_The tasks_:
(1) List every dash-marked point that David Simonek gives in Comment 5 of the tab-closing discussion.
(2) Answer these from the tab-closing discussion:
(a) Who changed the issue back to an enhancement?
(b) Which key combination displays the recent history tracked by winsys?
(c) Which two applications does Petr Jiricka ask about?
(3) Continue the tab-closing discussion from its last comment onward.

_Page excerpt_:
Comment 3 Vitezslav Stejskal 2007-03-09 21:47:00 UTC
I am afraid that this will need fixing in windows system. I think the current
behavior is a general behavior of tabbed containers. What we would need is to
remember the sequence of all tabs as they were opened (moving tabs to the front
when they get focus) and then use this sequence to find the tab that needs to be
focused when the current one is closed.
Comment 4 David Simonek 2007-03-19 15:41:41 UTC
This is not a defect, changing back to enhancement.
Comment 5 David Simonek 2007-03-19 15:48:49 UTC
Current state is as designed:
- when user closes the tab, nearest one is selected to prevent from visual
'jumping' of the scene
- it's very hard for user to remember the sequence history of more then 3 items
- can you tell me what was 5th previous editor document you worked on? Surely
no. That's why the feature will look like "tab jumping error" and not like the
real feature
- no tabbed UI of the other apps that I saw has this implemented
- recent history/sequence is tracked by winsys and displayed after pressing
Ctrl+Tab. Much more useful and cleaner.

I'm closing as wontfix and put designer Jano on cc to comment further if needed.
Comment 6 Petr Jiricka 2007-03-19 15:59:05 UTC
How do Eclipse and IntelliJ do this?

Dataset items:
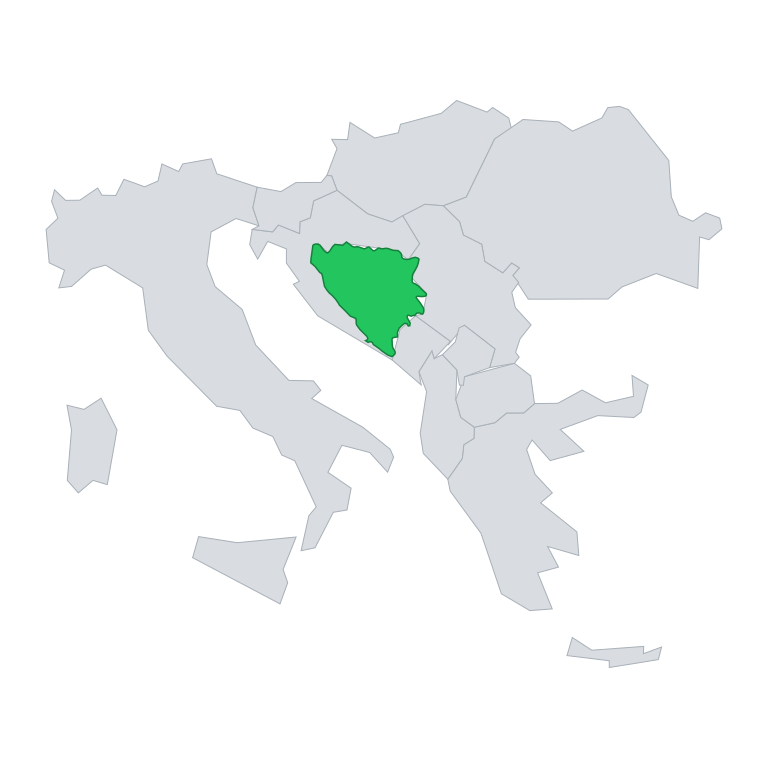 Bosnia and Herzegovina highlighted among its neighbors
{"feature_id": "BIH", "entity_name": "Bosnia and Herzegovina", "entity_type": "country or territory", "adm_level": 0, "iso_a3": "BIH", "parent_name": "Europe", "parent_adm1": "", "projection": "orthographic", "projection_center": [18.137, 43.918], "detail": "fine", "context": "with_neighbors", "style": "filled", "palette": "green", "viewbox_px": 768, "rotation_deg": 0, "n_neighbors": 11, "source": "natural_earth", "source_scale": "50m", "svg_char_len": 6246}
<svg xmlns="http://www.w3.org/2000/svg" viewBox="0 0 768 768"><path d="M492.7,107.5L508.8,118.1L511.5,129.2L494.7,138.9L466.3,197.1L443.3,205.8L425.0,204.3L391.9,222.0L367.7,213.9L337.0,190.3L331.7,176.0L326.9,175.4L337.0,148.6L331.7,139.3L347.6,139.6L350.0,122.4L374.6,138.0L398.3,132.8L400.5,124.3L441.3,113.3L456.6,100.5L487.0,112.1L492.7,107.5Z" fill="#d9dde1" stroke="#a8b0b8" stroke-width="1"/><path d="M678.9,215.2L692.8,221.3L705.6,212.8L719.7,218.1L721.9,228.8L709.0,239.7L699.6,237.0L697.8,288.4L656.2,273.5L622.0,286.9L608.1,299.0L528.3,299.2L512.8,275.4L519.3,267.9L511.7,263.1L502.8,273.0L484.8,261.5L481.7,244.3L463.4,235.1L459.6,221.8L443.3,205.8L466.3,197.1L494.7,138.9L523.0,119.5L558.7,121.9L572.5,131.1L601.8,118.0L607.8,107.6L619.5,106.4L628.4,109.6L668.8,160.5L671.3,196.8L678.9,215.2Z" fill="#d9dde1" stroke="#a8b0b8" stroke-width="1"/><path d="M661.6,647.0L658.3,659.6L609.3,667.5L609.2,660.7L567.0,655.6L572.3,637.5L591.8,650.2L643.7,646.4L643.4,653.7L661.6,647.0ZM534.5,403.6L557.8,403.3L582.2,390.0L605.4,402.8L633.5,396.3L632.0,375.4L648.2,385.0L641.0,412.1L633.9,417.5L597.8,415.6L560.2,429.4L583.9,451.3L550.2,460.6L532.1,440.0L526.6,449.5L535.0,474.2L552.3,492.9L540.6,502.8L576.9,531.9L578.8,555.5L547.6,546.5L558.5,567.1L537.6,572.8L552.2,608.9L529.8,610.6L501.4,593.8L481.0,533.3L450.2,491.1L447.8,479.2L462.3,458.4L463.8,444.7L474.0,438.3L474.3,427.2L494.9,422.7L506.6,413.0L523.8,412.9L534.5,403.6Z" fill="#d9dde1" stroke="#a8b0b8" stroke-width="1"/><path d="M474.3,427.2L474.0,438.3L463.8,444.7L462.3,458.4L447.8,479.2L423.3,453.4L420.2,433.4L426.6,391.6L418.9,371.7L432.0,350.7L434.2,358.6L442.4,354.7L456.9,369.9L455.8,399.5L460.8,417.4L474.3,427.2Z" fill="#d9dde1" stroke="#a8b0b8" stroke-width="1"/><path d="M337.0,190.3L367.7,213.9L391.9,222.0L402.8,215.6L419.7,243.7L408.4,259.7L394.9,250.5L348.9,243.9L335.0,244.6L328.4,253.2L318.0,243.3L311.3,260.5L368.3,336.9L395.6,352.8L392.2,360.0L317.8,315.9L293.3,284.2L299.4,281.3L286.4,263.1L286.4,248.9L267.7,241.4L257.7,259.1L249.7,244.6L252.2,229.4L272.7,231.9L278.4,225.0L299.6,233.5L299.9,221.8L310.3,217.8L313.6,200.9L337.0,190.3Z" fill="#d9dde1" stroke="#a8b0b8" stroke-width="1"/><path d="M161.9,164.0L178.7,171.5L182.7,163.9L211.5,158.8L216.8,173.8L257.2,187.2L252.9,207.7L259.0,225.9L236.0,218.5L211.1,231.9L206.8,264.5L215.1,286.6L242.2,309.5L255.7,345.0L288.9,380.4L313.4,380.9L320.8,390.4L311.7,398.5L362.9,427.3L390.2,449.3L393.6,457.1L387.6,472.2L369.7,452.5L341.9,445.3L327.9,472.3L351.1,488.2L347.0,510.0L333.3,512.3L315.0,547.8L301.1,550.7L308.9,515.6L316.2,506.9L294.8,460.8L281.7,455.0L272.9,436.6L252.8,428.0L239.9,410.4L216.7,406.3L167.1,356.2L148.3,330.2L142.7,287.9L105.5,265.1L91.2,269.1L71.6,286.4L58.8,287.9L64.5,270.2L49.2,262.8L46.1,229.5L57.9,218.2L51.6,201.4L54.5,189.8L65.6,200.4L79.8,200.2L97.7,188.0L101.9,195.2L115.8,195.5L123.9,179.3L144.6,186.8L158.0,181.0L161.9,164.0ZM237.0,542.7L296.1,537.0L283.1,569.5L287.7,582.7L280.0,603.9L192.6,557.7L198.6,536.6L237.0,542.7ZM84.0,409.4L101.1,398.2L117.0,429.8L107.3,484.6L92.9,480.4L78.3,492.9L67.3,480.4L71.5,429.9L67.0,405.2L84.0,409.4Z" fill="#d9dde1" stroke="#a8b0b8" stroke-width="1"/><path d="M257.2,187.2L280.9,191.6L295.9,182.6L321.2,182.4L326.9,175.4L331.7,176.0L337.0,190.3L313.6,200.9L310.3,217.8L299.9,221.8L299.6,233.5L278.4,225.0L272.7,231.9L252.2,229.4L259.0,225.9L252.9,207.7L257.2,187.2Z" fill="#d9dde1" stroke="#a8b0b8" stroke-width="1"/><path d="M514.4,363.3L530.7,375.9L534.5,403.6L523.8,412.9L506.6,413.0L494.9,422.7L474.3,427.2L460.8,417.4L455.8,399.5L464.5,376.7L514.4,363.3Z" fill="#d9dde1" stroke="#a8b0b8" stroke-width="1"/><path d="M402.8,215.6L425.0,204.3L443.3,205.8L459.6,221.8L463.4,235.1L481.7,244.3L484.8,261.5L502.8,273.0L511.7,263.1L519.3,267.9L512.8,275.4L518.7,282.4L511.8,292.3L515.3,307.6L531.1,324.9L520.1,338.7L515.6,352.3L519.2,357.1L514.4,363.3L489.6,367.6L495.0,349.0L464.5,325.3L448.0,345.1L450.4,341.5L415.5,315.8L422.7,313.9L426.8,294.0L412.0,278.0L419.2,259.4L408.4,259.7L419.7,243.7L402.8,215.6Z" fill="#d9dde1" stroke="#a8b0b8" stroke-width="1"/><path d="M450.4,341.5L434.2,358.6L432.0,350.7L418.9,371.7L421.2,385.0L392.2,360.0L400.0,329.6L415.5,315.8L450.4,341.5Z" fill="#d9dde1" stroke="#a8b0b8" stroke-width="1"/><path d="M459.4,385.1L456.9,369.9L442.4,354.7L455.3,341.9L459.1,327.8L464.5,325.3L495.0,349.0L489.6,367.6L464.5,376.7L463.4,385.3L459.4,385.1Z" fill="#d9dde1" stroke="#a8b0b8" stroke-width="1"/><path d="M418.7,258.7L418.9,259.6L418.3,262.9L417.1,266.5L415.1,270.2L413.0,273.7L412.4,275.5L412.3,278.4L412.1,280.7L412.4,282.0L413.1,283.1L415.5,284.0L418.8,286.3L421.6,289.2L425.2,292.6L426.3,293.8L426.3,295.2L425.3,296.2L422.3,296.6L419.1,296.4L417.9,296.1L416.8,296.5L416.1,297.3L416.5,298.2L419.8,302.3L423.6,308.2L423.9,310.7L423.5,312.7L422.6,314.1L421.0,313.9L419.8,312.9L418.0,313.0L416.6,313.3L414.8,315.5L413.9,315.4L412.3,315.7L411.3,316.2L409.7,315.6L408.1,315.2L407.4,315.8L407.0,317.1L408.1,319.4L410.1,322.9L409.8,325.7L408.3,326.0L406.9,323.7L405.7,323.4L404.4,323.4L401.3,326.1L399.0,328.3L398.5,329.9L397.7,331.6L397.4,332.8L397.5,336.9L393.3,337.6L392.5,338.2L392.0,339.4L392.3,344.6L392.7,347.5L395.1,351.8L395.2,353.2L394.8,354.1L393.2,355.8L392.3,356.4L391.8,356.6L389.0,355.5L387.7,355.0L382.1,351.1L379.7,349.0L375.8,346.2L373.4,344.6L372.2,342.2L370.3,341.6L368.1,342.4L365.5,340.6L367.3,339.8L367.8,338.9L367.6,337.8L366.8,336.3L360.0,329.6L356.7,325.1L356.2,323.5L356.2,319.2L355.4,318.2L350.4,316.2L344.9,310.5L339.3,305.0L338.5,303.4L335.6,299.2L332.1,295.4L329.3,293.0L327.0,290.2L324.5,286.3L323.3,280.5L322.3,275.4L321.5,273.4L319.9,272.6L315.0,266.4L310.8,262.8L311.0,259.0L311.9,252.6L312.9,245.4L313.9,244.5L315.9,244.0L318.1,244.2L320.0,245.2L323.7,250.2L325.8,252.2L327.7,253.0L329.9,250.9L332.6,246.6L334.9,244.4L342.6,245.3L346.5,242.0L352.5,246.5L355.0,247.2L356.5,246.6L358.4,246.9L362.7,248.3L363.7,248.8L365.0,248.7L368.2,247.0L369.3,247.2L372.9,250.6L374.7,250.7L376.9,249.2L378.3,248.0L382.5,248.9L384.9,248.4L386.9,248.3L389.1,248.9L391.0,249.6L393.0,250.3L398.1,250.6L400.6,252.8L401.6,254.8L401.7,256.1L401.9,257.5L403.4,258.8L406.5,259.5L408.5,259.3L409.5,259.2L412.2,258.0L415.3,257.3L417.6,258.0L418.7,258.7Z" fill="#22c55e" stroke="#15803d" stroke-width="1.5"/></svg>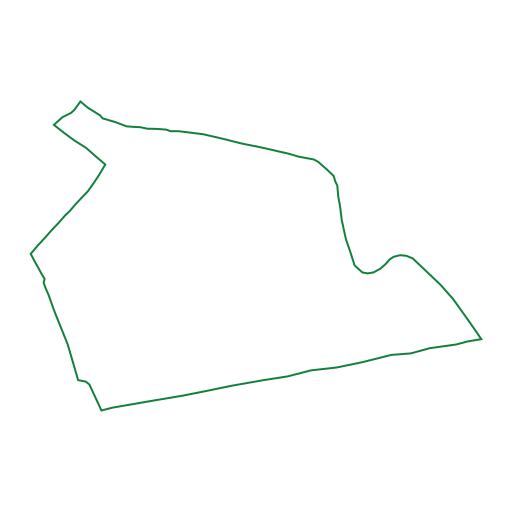 Abu Al-Khaseeb, Al-Basrah, Iraq
{"feature_id": "34846034B47596068894282", "entity_name": "Abu Al-Khaseeb", "entity_type": "district", "adm_level": 2, "iso_a3": "IRQ", "parent_name": "Iraq", "parent_adm1": "Al-Basrah", "projection": "robinson", "projection_center": [48.016, 30.336], "detail": "fine", "context": "isolated", "style": "outline", "palette": "green", "viewbox_px": 512, "rotation_deg": 0, "n_neighbors": 0, "source": "geoboundaries", "source_scale": "gbopen_adm2", "svg_char_len": 1347}
<svg xmlns="http://www.w3.org/2000/svg" viewBox="0 0 512 512"><path d="M314.0,159.5L298.4,156.6L289.0,153.8L261.5,147.5L241.6,143.5L224.1,139.1L222.1,138.6L203.0,134.2L178.5,131.2L170.6,131.2L166.2,129.6L156.7,128.9L147.3,128.7L140.2,127.2L132.2,126.8L126.4,126.3L115.7,122.2L102.7,118.4L100.0,115.3L87.8,107.7L80.4,101.5L74.4,109.8L71.2,112.8L62.3,117.3L55.1,123.8L53.9,124.9L64.5,133.2L74.7,140.7L86.0,147.8L94.5,155.3L105.3,164.5L99.0,175.1L93.8,182.9L87.8,191.4L81.5,197.9L75.3,204.5L69.7,211.1L65.2,215.3L63.2,217.7L58.0,223.5L51.4,230.4L45.5,237.2L38.1,245.1L32.3,252.0L30.7,253.8L34.9,261.8L38.5,268.2L41.8,274.3L43.2,276.6L44.6,279.0L43.6,282.7L46.0,289.1L48.4,294.5L54.4,311.3L67.7,344.4L76.2,373.4L78.1,380.1L85.7,381.6L89.4,384.5L96.3,399.4L101.4,410.5L112.7,407.6L156.1,400.1L182.5,395.7L205.2,391.2L230.3,386.0L263.7,380.1L287.6,376.4L310.8,370.4L336.6,367.5L361.8,362.3L391.3,354.9L410.8,353.4L429.7,348.2L456.1,344.5L467.4,341.5L476.2,340.0L481.3,339.2L474.5,329.2L465.9,316.9L453.2,299.2L440.4,284.7L421.8,267.0L412.7,258.4L406.3,255.8L400.0,255.2L393.6,256.8L389.5,259.5L386.4,263.3L380.5,268.6L373.6,272.4L367.7,273.4L362.3,272.4L354.6,265.4L350.5,252.5L345.9,239.1L341.8,220.4L340.0,205.9L338.2,196.2L337.3,185.5L335.4,181.8L333.6,175.9L326.8,169.4L318.2,161.9L314.0,159.5Z" fill="none" stroke="#15803d" stroke-width="2"/></svg>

_Task responses_:
(1)
- When the user closes the tab, the nearest one is selected to prevent visual "jumping" of the scene.
- It's very hard for the user to remember the sequence history of more than 3 items.
- You can't tell which was the 5th previous editor document you worked on, so the feature would look like a "tab jumping error" rather than a real feature.
- No tabbed UI of the other apps he saw has this implemented.
- Recent history/sequence is tracked by winsys and displayed after pressing Ctrl+Tab, which is more useful and cleaner.

(2)
(a) David Simonek
(b) Ctrl+Tab
(c) Eclipse and IntelliJ

(3)
Comment 7 Tomas Mysik 2007-03-20 10:27:30 UTC
I have to disagree - I am using eclipse for more than 2 years and this 
netbeans "feature" is really annoying (eclipse remembers previously selected 
tab as well as cursor position).
Comment 8 Andrei Badea 2007-03-20 10:31:45 UTC
Re. no tabbed UI of the other apps that I saw has this implemented: in Firefox
you can install the Tab Mix Plus add-on, which allows you to select which tab to
focus when the current one is closed. There are about six options, "last
selected" is one of them.
Comment 9 Erno Mononen 2007-03-20 12:31:30 UTC
If my memory serves me correctly, I believe that IntelliJ remembers the last 
opened tab, as does also for example Opera. I also find the current behaviour 
rather annoying.
Comment 10 David Simonek 2007-03-20 18:11:44 UTC
OK, argument of concurent products is strong, I agree with reopening. However do
you really want to remember last 1000 selected documents? I believe not, one
would be enough.

I re-read original thulin's use case and I think it is exactly the only one
which would be reasonable to support: Remember only one previous (last) selected
editor document to fix use case described in the very first comment. When user
closes multiple documents, behaviour will stay the same as now (see my arguments
above to find out why).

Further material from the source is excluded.